--- SOURCE EXCERPT ---

Description
Describe the bug
When providing an iterable for the cv
arguments for GridSearchCV, if the splits have different size (as it can be the case when doing "leave one group out") the "best" score computed at the end is done as a direct average of the score for each fold, without weighting them by the number of samples in the fold.
Consequently, the "best" estimator found is not actually the real best.
For example (as seen in the example below), if there are 3 splits, of 50, 49 and 1 sample, if the split with 1 sample results in a score of 0.0
while every other samples are correctly predicted (score of 1
), then the final score will be 0.666
instead of 0.99
.
Steps/Code to Reproduce
from sklearn.model_selection import GridSearchCV
from sklearn.neighbors import KNeighborsClassifier
import numpy as np
data = np.arange(100)
label = data >= 99
data = data.reshape(-1, 1)

---

* REQUEST: Can you reproduce the GridSearchCV bug report above word for word, from start to finish?

--- SOURCE MATERIAL ---

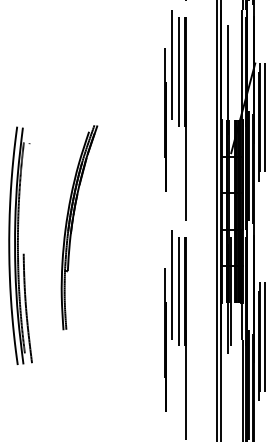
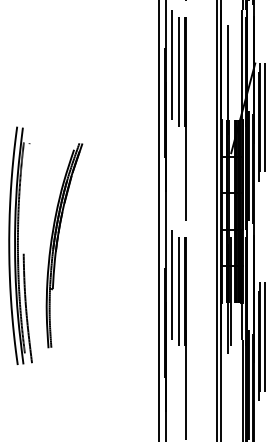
line at (159, 220): none -> present
line at (165, 221): dashed -> solid
part at (72, 227) position: (72, 227) -> (57, 245)
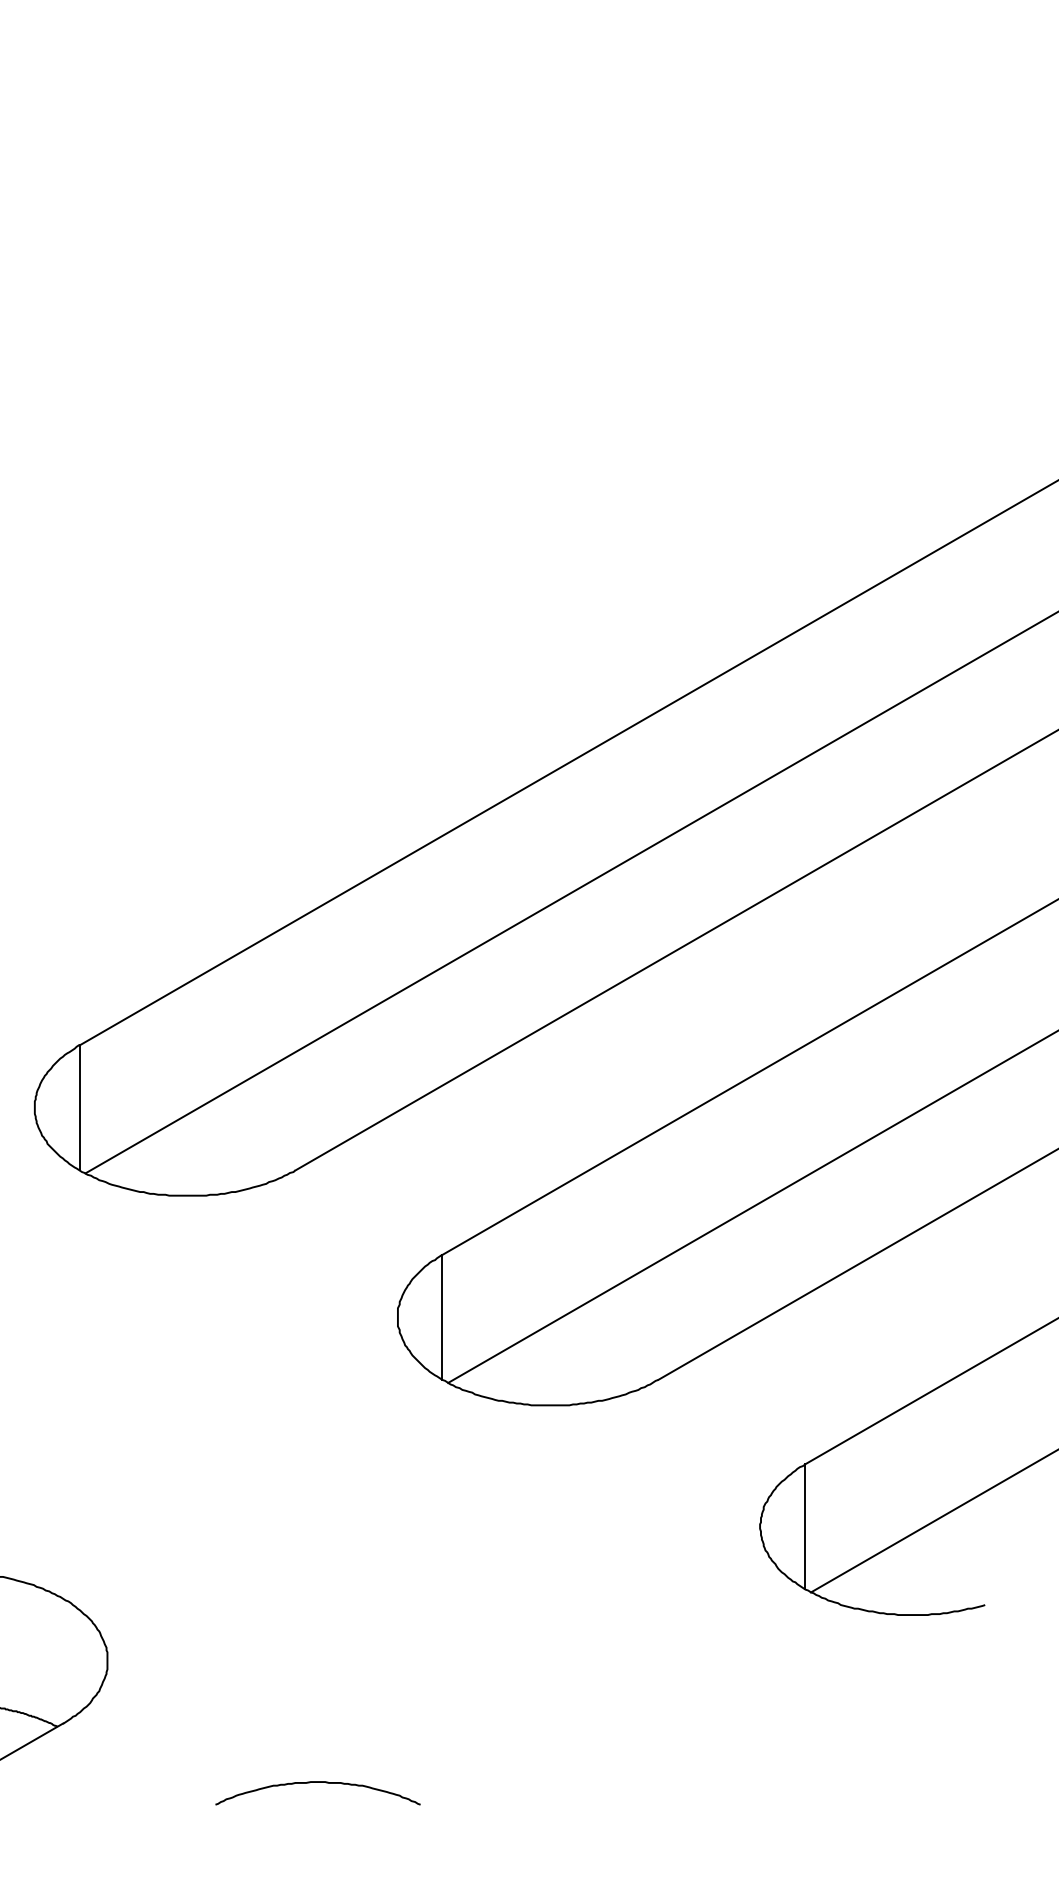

---

* SOLUTION:
Description
Describe the bug
When providing an iterable for the cv
arguments for GridSearchCV, if the splits have different size (as it can be the case when doing "leave one group out") the "best" score computed at the end is done as a direct average of the score for each fold, without weighting them by the number of samples in the fold.
Consequently, the "best" estimator found is not actually the real best.
For example (as seen in the example below), if there are 3 splits, of 50, 49 and 1 sample, if the split with 1 sample results in a score of 0.0
while every other samples are correctly predicted (score of 1
), then the final score will be 0.666
instead of 0.99
.
Steps/Code to Reproduce
from sklearn.model_selection import GridSearchCV
from sklearn.neighbors import KNeighborsClassifier
import numpy as np
data = np.arange(100)
label = data >= 99
data = data.reshape(-1, 1)